Millions of Americans are still on AOL, as Apollo mulls $1.5 billion sale

When industries hit inflection points, pioneers’ fates diverge. Some rocket into behemoths, others hold up without ever reaching those heights, and some capitulate under the change — like the film icon Kodak, the onetime retail titan Sears, or AOL, the internet OG and now obsolete web portal that once defined what it meant to be “online.”
But AOL is not as dead as you might think it is.

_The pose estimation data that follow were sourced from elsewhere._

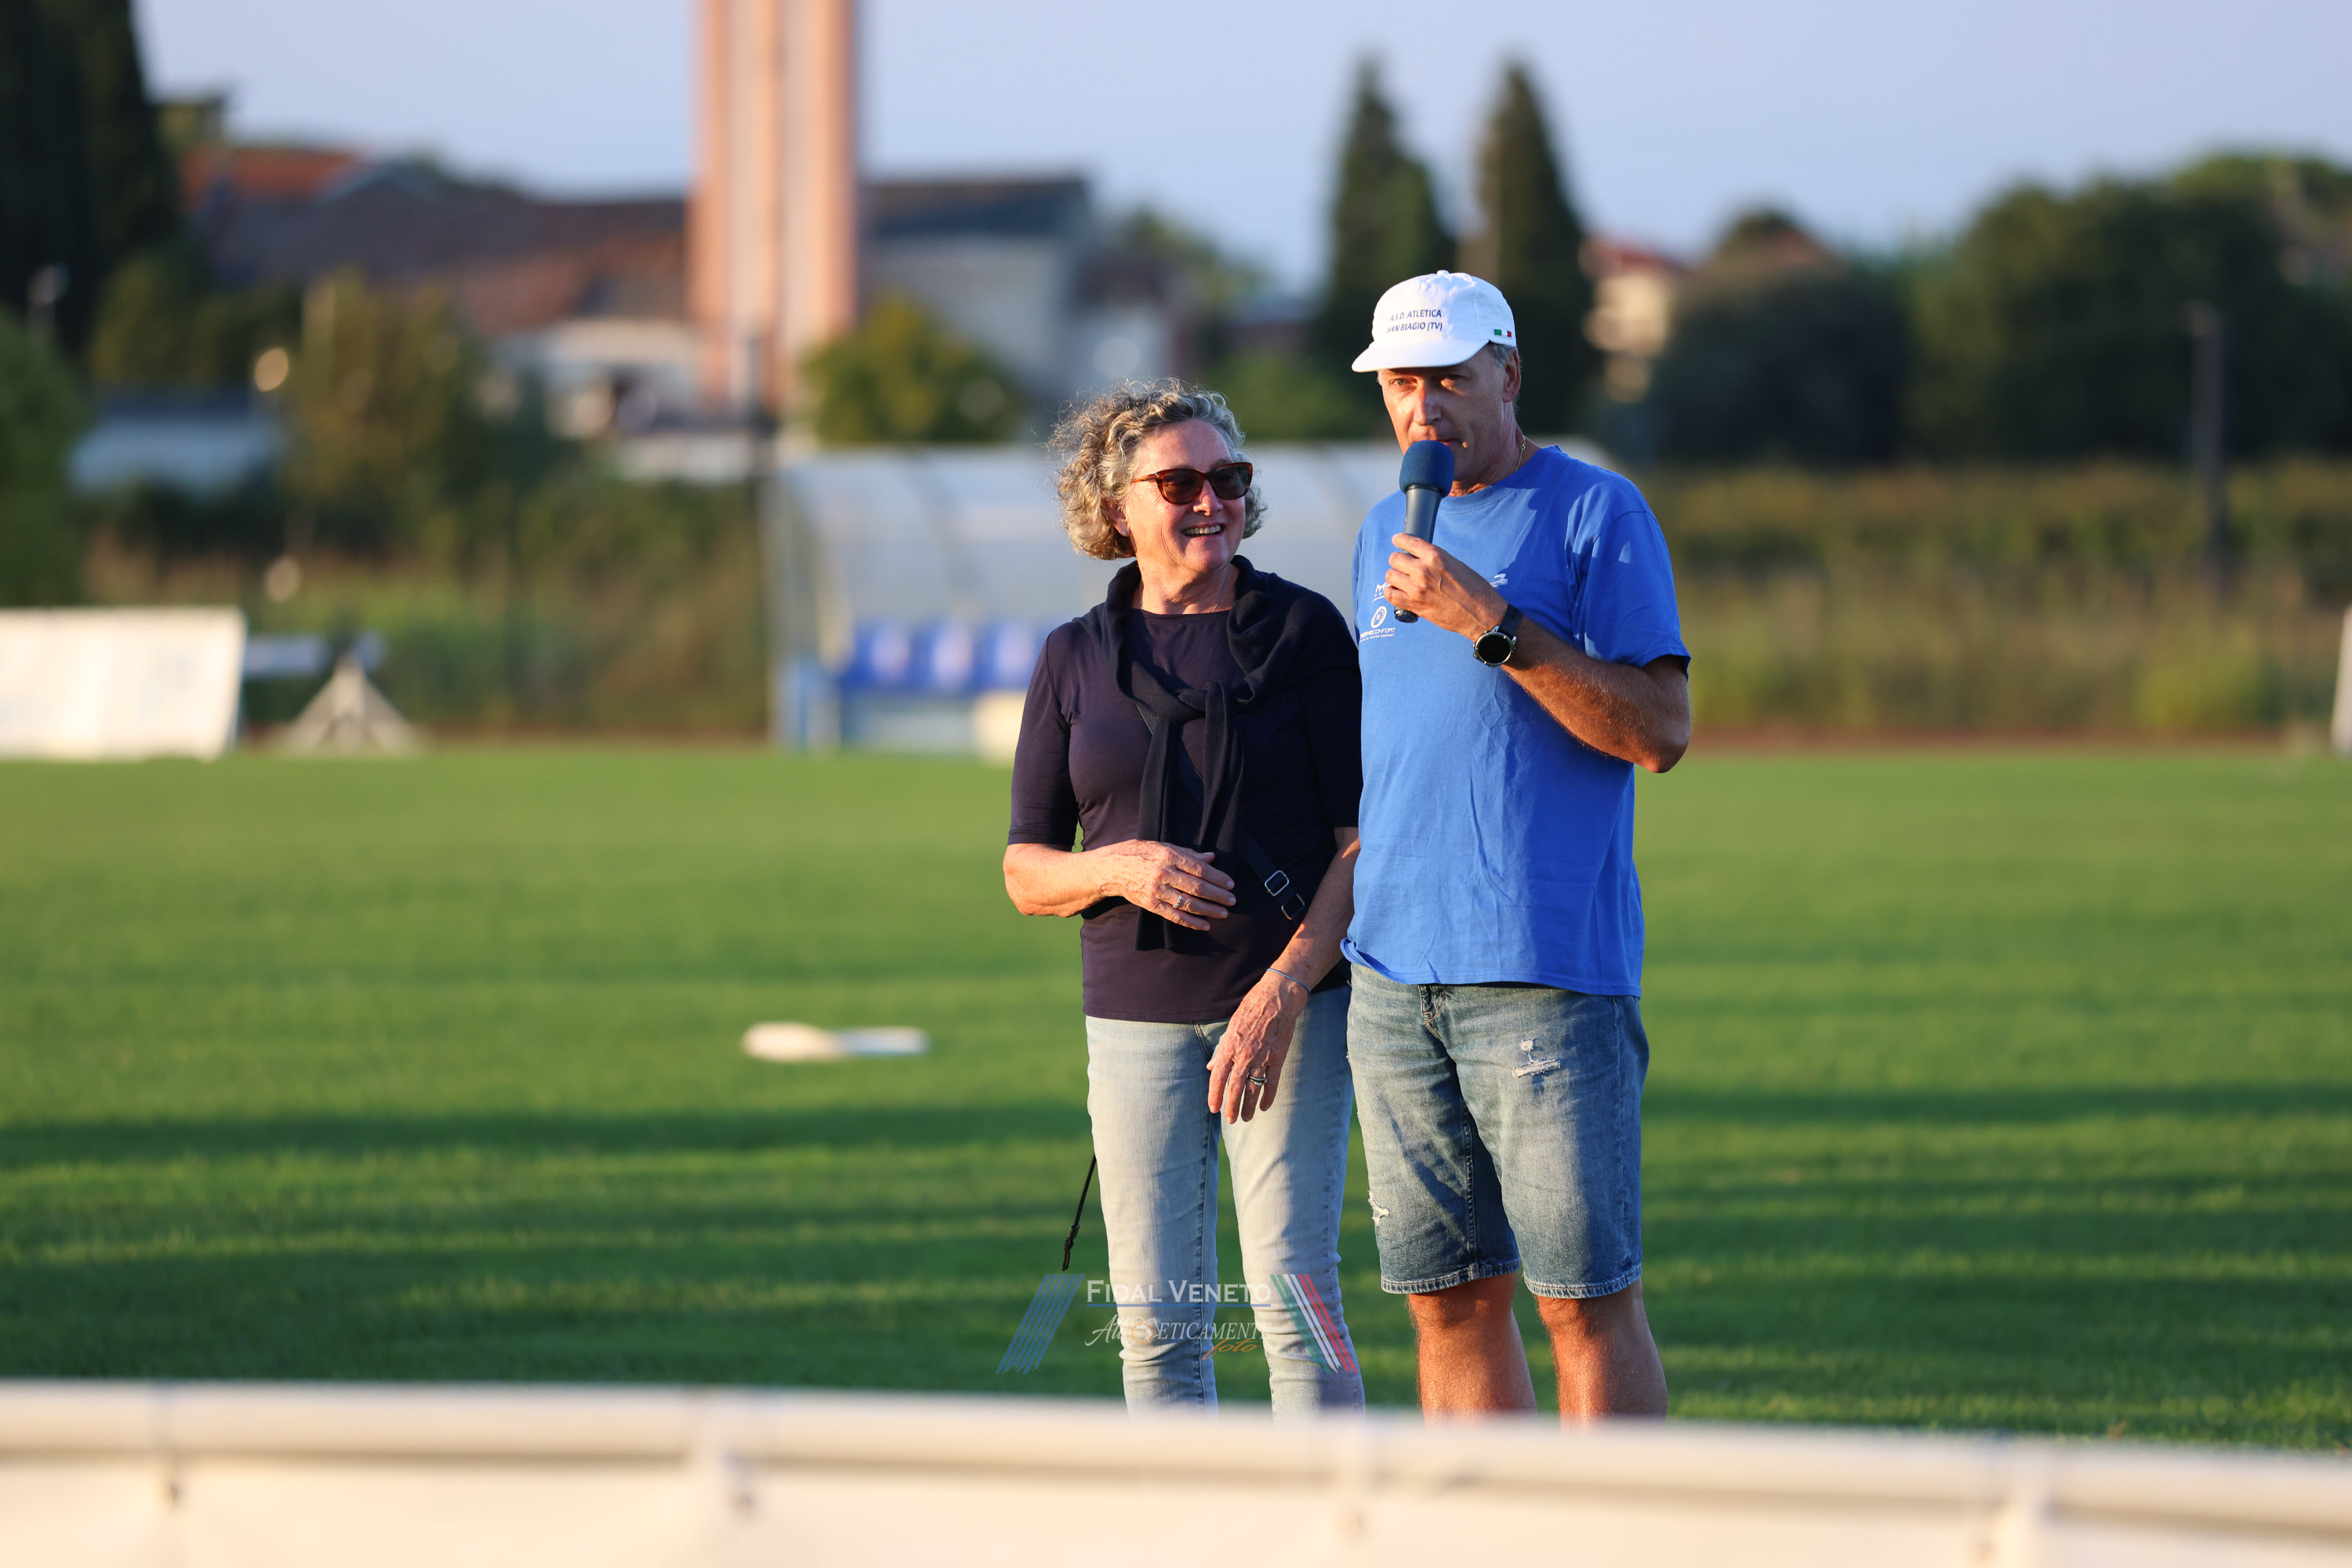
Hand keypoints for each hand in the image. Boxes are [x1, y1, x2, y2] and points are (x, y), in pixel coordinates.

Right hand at [1097, 840, 1234, 930]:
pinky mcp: (1151, 904)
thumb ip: (1188, 854)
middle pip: (1197, 887)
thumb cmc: (1139, 853)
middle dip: (1217, 895)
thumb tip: (1211, 858)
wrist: (1111, 868)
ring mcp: (1157, 891)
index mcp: (1168, 856)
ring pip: (1188, 903)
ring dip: (1209, 910)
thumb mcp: (1163, 846)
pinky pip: (1175, 916)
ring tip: (1223, 913)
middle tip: (1232, 900)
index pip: (1199, 869)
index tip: (1230, 884)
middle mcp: (1163, 874)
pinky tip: (1205, 925)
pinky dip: (1191, 922)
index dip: (1217, 878)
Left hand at [1207, 970, 1308, 1122]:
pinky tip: (1264, 1107)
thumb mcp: (1230, 1028)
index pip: (1218, 1078)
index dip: (1215, 1095)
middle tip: (1230, 1120)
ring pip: (1254, 1088)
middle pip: (1235, 1088)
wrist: (1277, 999)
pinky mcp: (1278, 1058)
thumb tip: (1211, 1067)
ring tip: (1246, 1118)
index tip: (1213, 1108)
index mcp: (1230, 1047)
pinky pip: (1272, 1082)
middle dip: (1231, 1107)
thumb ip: (1221, 1051)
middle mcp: (1244, 1055)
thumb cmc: (1251, 1010)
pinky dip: (1269, 1096)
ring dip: (1249, 1106)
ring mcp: (1262, 1058)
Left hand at [1386, 535, 1506, 641]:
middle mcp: (1423, 570)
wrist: (1480, 614)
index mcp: (1436, 556)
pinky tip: (1397, 591)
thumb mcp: (1456, 564)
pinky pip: (1390, 595)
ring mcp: (1416, 588)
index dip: (1400, 539)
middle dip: (1398, 560)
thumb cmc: (1473, 589)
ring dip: (1395, 576)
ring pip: (1391, 576)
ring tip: (1401, 579)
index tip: (1397, 539)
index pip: (1409, 542)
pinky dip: (1391, 592)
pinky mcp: (1414, 605)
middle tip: (1403, 564)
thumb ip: (1435, 560)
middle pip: (1395, 559)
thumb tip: (1420, 557)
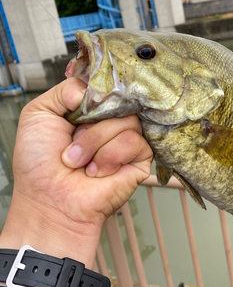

According to The Wall Street Journal, private equity giant Apollo is weighing a sale of AOL, after getting “inbound interest” from potential buyers, in a deal that could value it at ~$1.5 billion. That would mark the latest stop in AOL’s long, bumpy ride through a string of owners: Apollo picked it up (alongside Yahoo) from Verizon for $5 billion in 2021, after Verizon itself had bought AOL for $4.4 billion in 2015 — just a fraction of its peak valuation.
Despite the reversal of fortune over the years, AOL’s traffic is still very real.
From June to August, aol.com averaged 239 million monthly visits, per data from Similarweb. That’s more than retailers like Etsy, Target, and Home Depot; tech and streaming platforms like Microsoft, Apple, Hulu, and Spotify; and even big media brands like the New York Post and BBC.